Introduction: Gaucher disease (GD1) is caused by the enzymatic deficiency of β-glucocerebrosidase. This leads to accumulation of sphingolipids in organs, such as the liver, spleen, and bone marrow. Bone involvement is frequent in GD1, causing pain, necrosis and even fractures or growth deficits in children, leading to painful surgeries and progressive decrease in quality of life.
Methodology: A non-experimental retrospective observational study was performed using a database of 30 patients with clinical suspicion and enzymatic and/or molecular confirmation of GD1; the numbers and percentages of occurrence for each sign were determined.
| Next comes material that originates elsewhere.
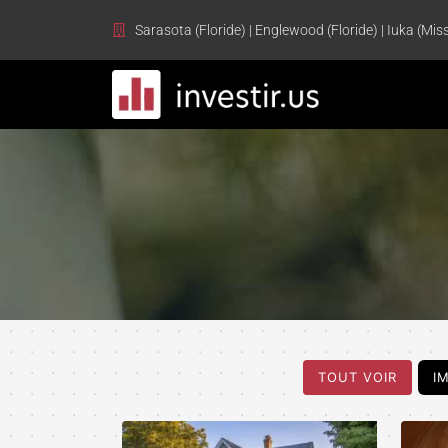
Sarasota (Floride) | Englewood (Floride) | Iuka (Miss
TOUT VOIR
I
Results: Bone pain was the most common symptom and was reported in 23% of the sample. 13/30 (43%) patients had report of at least one radiograph requested during the study : 6 of them, with some bone alteration, being the most frequent : increases in acetabular coverage with signs of femoroacetabular impingement, decrease in height and morphology and Erlenmeyer deformity; 14/30 (48%) of the patients presented at least one result of Magnetic Resonance Imaging (MRI); in the femur MRI of 4 patients there was a decrease in the signal intensity of the bone marrow, both in T1 and T2 sequences, involving various bone areas and changes of infiltrative bone disease; finally in 7/30 (7. 5%) presented at least one bone densitometry result (DEXA): 3 presented low bone mineralization. The patients who present the p. Asn409Ser allele may present more predisposition to bone disease.
Conclusion: The present study highlights the importance of early diagnosis, to access timely treatment, to prevent bone complications typical of the disease, improving prognosis, quality of life and morbi-mortality in GD1.